History

United Kingdom
- Name: Roslin Castle
- Namesake: Roslin Castle
- Builder: Bristol
- Launched: 1819

General characteristics
- Tons burthen: 450 (bm)
- Length: 116 ft (35 m)
- Beam: 29 ft 5 in (8.97 m)
- Propulsion: Sail

= Roslin Castle (1819 ship) =

Roslin Castle (also called Roslyn Castle) was a barque of 450 tons built in 1819 at Bristol. She was a merchant ship that also made five voyages transporting convicts to Australia. Described as a single decker, her hull was sheathed in copper in 1823 and was sheathed in patent felt and copper over-boards in 1828. She later served as a whaling vessel out of Sydney, Australia.

==Career==
In early 1828, she traded in Jamaican waters.

First convict voyage (1828): Captain John Duff sailed Roslin Castle from The Downs on 19 August 1828 and arrived at Hobart Town on 16 December. She had embarked 176 male convicts; two convicts died during the voyage.

Second convict voyage (1830): Captain Henry Ferguson sailed from The Downs on 3 March 1830. She lost her main mast and mizzen top mast in a sudden squall off St. Paul's on 3 June. The ship became leaky and the confines were constantly wet. She arrived at Port Jackson on 29 June. She had embarked 128 female convicts, none of whom died on the voyage.

Third convict voyage (1832–1833): Captain William Richards sailed from Cork, Ireland, on 8 October 1832 and arrived at Port Jackson on 16 December. She had embarked 195 male convicts; one convict died during the voyage. The surgeon-superintendent on this voyage was George Imlay.

Fourth convict voyage (1834): Captain Richards left London on 22 May 1834 and arrived at Port Jackson on 15 September. Roslin Castle had embarked 232 male convicts. Three convicts died during the voyage.

Fifth convict voyage (1835–1836): Captain Richards left Cork on 28 October 1835. She arrived at Port Jackson on 25 February 1836. Roslin Castle had embarked 165 female convicts. Three convicts died during the voyage.

In March 1836, it was announced in the press the vessel was to be fitted out for a whaling voyage to Cloudy Bay, New Zealand, under charter to Messrs Long & Co.

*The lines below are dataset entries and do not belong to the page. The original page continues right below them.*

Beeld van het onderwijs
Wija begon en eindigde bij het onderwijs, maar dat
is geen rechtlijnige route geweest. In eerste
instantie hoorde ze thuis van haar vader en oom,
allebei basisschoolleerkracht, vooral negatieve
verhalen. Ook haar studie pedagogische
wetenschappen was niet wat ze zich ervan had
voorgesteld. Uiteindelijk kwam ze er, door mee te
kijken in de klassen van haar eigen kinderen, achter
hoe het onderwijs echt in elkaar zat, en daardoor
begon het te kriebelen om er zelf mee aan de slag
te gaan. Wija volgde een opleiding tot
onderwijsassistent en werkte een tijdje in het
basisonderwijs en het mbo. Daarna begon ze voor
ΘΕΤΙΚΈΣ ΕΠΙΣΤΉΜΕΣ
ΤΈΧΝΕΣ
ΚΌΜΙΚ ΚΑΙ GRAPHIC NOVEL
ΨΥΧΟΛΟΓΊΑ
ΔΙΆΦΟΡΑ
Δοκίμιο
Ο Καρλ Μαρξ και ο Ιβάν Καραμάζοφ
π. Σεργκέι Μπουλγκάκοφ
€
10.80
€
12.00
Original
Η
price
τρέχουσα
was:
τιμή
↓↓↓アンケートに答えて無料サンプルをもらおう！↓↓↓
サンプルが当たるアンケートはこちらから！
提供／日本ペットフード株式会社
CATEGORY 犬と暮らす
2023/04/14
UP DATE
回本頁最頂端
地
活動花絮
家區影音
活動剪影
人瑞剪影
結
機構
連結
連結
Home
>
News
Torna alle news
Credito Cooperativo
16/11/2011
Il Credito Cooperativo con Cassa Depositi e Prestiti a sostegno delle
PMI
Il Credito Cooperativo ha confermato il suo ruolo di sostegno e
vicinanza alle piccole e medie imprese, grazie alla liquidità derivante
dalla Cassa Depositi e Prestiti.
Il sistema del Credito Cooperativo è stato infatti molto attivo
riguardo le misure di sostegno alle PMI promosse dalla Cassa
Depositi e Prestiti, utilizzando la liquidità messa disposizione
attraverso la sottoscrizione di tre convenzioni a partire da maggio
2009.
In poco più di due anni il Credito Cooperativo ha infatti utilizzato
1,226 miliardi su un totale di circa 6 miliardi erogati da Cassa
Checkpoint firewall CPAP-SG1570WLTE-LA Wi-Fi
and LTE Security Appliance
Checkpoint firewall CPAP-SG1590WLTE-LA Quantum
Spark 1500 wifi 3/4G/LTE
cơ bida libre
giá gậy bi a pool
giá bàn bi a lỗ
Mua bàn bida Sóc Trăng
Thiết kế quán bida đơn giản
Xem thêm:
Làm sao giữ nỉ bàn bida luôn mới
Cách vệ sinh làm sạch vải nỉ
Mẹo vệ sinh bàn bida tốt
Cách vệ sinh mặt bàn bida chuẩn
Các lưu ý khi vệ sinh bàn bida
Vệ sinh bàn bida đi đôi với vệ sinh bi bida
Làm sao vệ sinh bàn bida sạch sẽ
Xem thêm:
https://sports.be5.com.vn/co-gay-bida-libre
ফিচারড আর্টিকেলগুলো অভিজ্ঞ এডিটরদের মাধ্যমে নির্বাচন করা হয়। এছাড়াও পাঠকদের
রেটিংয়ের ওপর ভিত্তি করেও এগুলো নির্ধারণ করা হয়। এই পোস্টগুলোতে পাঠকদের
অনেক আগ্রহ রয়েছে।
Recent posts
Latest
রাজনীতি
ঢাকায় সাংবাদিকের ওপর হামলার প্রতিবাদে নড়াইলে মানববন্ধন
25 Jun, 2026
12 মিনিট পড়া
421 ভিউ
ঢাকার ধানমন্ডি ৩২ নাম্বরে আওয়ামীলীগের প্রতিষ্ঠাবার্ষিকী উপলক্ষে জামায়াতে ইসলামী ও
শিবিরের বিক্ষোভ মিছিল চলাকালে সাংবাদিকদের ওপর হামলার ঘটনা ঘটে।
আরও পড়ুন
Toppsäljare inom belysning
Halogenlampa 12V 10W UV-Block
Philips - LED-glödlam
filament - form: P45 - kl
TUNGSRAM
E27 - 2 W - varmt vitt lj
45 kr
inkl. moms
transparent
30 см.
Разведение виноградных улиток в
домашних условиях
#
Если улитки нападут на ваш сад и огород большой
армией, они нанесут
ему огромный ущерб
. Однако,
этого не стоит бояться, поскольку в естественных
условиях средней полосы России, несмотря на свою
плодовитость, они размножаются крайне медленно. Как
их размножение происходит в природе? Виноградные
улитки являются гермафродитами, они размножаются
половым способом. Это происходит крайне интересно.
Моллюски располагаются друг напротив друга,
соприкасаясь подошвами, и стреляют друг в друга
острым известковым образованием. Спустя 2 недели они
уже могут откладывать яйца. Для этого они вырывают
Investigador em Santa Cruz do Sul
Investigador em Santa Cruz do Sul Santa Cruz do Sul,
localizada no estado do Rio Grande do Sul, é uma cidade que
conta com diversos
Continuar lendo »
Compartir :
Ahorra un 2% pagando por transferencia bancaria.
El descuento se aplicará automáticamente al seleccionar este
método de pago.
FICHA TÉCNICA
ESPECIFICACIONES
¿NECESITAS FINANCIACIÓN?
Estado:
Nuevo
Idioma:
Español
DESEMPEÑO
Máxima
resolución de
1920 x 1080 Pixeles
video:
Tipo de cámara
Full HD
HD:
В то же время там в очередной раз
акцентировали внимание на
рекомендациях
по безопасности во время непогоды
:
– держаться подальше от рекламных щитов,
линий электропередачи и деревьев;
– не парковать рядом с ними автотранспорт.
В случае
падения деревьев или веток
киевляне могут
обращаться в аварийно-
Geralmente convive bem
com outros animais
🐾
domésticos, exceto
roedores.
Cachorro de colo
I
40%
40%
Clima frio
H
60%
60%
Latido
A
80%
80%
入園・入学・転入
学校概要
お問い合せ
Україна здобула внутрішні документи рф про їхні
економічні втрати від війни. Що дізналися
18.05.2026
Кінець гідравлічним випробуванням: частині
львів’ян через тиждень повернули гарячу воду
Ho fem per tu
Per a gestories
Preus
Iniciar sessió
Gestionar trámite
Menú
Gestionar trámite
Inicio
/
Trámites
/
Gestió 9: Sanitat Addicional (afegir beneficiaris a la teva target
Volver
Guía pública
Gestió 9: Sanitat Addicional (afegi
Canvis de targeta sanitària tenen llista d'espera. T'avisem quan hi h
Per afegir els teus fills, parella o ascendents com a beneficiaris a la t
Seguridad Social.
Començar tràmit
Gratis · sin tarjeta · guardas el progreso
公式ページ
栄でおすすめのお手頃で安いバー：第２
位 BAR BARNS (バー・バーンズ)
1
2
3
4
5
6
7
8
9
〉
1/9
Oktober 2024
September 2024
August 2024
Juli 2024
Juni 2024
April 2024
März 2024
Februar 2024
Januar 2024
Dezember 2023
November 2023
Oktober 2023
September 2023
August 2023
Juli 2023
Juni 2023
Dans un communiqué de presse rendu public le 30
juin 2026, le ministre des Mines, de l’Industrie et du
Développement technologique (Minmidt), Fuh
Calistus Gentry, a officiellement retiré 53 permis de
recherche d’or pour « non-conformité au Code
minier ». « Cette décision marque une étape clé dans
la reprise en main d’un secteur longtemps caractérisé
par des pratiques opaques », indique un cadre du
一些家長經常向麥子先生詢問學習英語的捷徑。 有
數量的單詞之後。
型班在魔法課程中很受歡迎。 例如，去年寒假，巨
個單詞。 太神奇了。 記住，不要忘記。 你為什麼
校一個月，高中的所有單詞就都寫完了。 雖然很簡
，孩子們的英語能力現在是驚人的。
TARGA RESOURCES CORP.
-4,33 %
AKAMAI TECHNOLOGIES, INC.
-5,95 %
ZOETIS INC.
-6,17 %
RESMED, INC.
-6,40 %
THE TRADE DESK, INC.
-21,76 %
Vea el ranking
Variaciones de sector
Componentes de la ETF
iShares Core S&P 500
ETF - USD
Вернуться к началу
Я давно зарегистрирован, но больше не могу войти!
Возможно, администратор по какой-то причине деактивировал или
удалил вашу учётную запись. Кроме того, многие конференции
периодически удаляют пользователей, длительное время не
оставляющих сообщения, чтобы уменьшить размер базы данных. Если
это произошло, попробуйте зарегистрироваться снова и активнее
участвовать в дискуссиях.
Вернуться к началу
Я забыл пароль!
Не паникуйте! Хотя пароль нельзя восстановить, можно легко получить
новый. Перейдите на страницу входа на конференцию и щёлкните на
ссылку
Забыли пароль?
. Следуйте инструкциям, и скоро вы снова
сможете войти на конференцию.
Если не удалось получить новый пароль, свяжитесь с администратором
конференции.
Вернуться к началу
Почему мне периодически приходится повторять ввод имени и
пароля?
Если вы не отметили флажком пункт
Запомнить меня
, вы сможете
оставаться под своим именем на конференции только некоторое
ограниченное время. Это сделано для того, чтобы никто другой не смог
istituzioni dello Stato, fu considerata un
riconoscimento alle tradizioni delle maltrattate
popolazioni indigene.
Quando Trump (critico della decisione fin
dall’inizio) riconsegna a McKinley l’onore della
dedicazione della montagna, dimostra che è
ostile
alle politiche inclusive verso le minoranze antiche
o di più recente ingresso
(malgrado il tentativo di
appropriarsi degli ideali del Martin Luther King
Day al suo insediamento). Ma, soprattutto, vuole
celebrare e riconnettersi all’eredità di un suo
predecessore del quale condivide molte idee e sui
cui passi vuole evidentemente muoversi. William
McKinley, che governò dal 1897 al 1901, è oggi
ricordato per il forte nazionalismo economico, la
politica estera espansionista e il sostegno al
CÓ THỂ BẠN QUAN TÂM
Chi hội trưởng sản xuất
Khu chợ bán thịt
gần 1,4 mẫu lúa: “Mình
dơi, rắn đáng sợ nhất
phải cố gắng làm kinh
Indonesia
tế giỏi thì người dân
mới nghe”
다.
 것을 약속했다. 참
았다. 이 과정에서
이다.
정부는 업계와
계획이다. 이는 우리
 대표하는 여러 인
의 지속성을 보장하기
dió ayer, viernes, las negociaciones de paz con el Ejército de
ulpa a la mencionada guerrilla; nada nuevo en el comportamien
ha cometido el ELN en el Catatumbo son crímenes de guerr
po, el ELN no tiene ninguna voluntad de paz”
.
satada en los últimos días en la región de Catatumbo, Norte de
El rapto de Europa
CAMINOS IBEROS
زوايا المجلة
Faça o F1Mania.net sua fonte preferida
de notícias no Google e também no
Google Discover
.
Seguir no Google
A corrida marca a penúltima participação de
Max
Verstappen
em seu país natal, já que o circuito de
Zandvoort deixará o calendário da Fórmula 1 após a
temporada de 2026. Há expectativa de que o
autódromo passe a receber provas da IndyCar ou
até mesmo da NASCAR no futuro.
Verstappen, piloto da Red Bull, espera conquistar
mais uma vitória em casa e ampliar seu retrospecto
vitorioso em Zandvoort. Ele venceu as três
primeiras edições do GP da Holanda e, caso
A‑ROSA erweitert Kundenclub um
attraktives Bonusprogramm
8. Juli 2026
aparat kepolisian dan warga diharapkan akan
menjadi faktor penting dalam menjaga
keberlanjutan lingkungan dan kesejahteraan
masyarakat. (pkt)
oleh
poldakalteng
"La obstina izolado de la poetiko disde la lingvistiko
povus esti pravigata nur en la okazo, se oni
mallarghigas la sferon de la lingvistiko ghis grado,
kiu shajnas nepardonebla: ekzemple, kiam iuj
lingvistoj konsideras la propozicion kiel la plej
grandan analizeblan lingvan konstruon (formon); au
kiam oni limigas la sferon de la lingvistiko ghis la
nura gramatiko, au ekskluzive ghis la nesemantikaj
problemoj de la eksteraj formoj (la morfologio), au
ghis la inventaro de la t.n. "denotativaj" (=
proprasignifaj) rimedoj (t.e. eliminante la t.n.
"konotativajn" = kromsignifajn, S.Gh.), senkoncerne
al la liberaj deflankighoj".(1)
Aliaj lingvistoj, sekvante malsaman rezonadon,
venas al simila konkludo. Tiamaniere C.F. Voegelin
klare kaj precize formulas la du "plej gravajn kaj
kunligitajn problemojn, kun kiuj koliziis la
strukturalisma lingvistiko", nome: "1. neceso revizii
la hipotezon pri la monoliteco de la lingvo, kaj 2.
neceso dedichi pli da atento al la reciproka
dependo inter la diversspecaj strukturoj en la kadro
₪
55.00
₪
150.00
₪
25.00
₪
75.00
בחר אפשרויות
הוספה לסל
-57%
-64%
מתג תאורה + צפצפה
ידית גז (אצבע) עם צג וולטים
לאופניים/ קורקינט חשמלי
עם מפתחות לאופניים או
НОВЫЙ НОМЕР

A whaling voyage (1836–1837): Roslyn Castle departed Sydney 29 April 1836 under the command of Captain William Richards for New Zealand. She first went to Akaroa and by 15 June was reported at Cloudy Bay with "1 fish." Then it was to the Chatham Islands before going to Kapiti where they arrived on 13 July. The vessel was reported off the Three Kings, at the Bay of Islands, at Banks Peninsula and elsewhere off the coast of New Zealand. She returned to Sydney 7 November 1837 with a reported 3,500 barrels of oil aboard, of which 500 was sperm whale oil, plus 12 tons of “whale bone” (baleen). This was declared by The Sydney Gazette to be, "the largest cargo we believe ever brought into this port from our whale fishery.”.

On 2 August 1838, the vessel was purchased in Sydney for £2,200 by Robert Duke & Co. At first it was planned to send her whaling again. This was changed instead to a voyage to London. She departed Sydney 20 January 1839 for London, with a general cargo and a few passengers.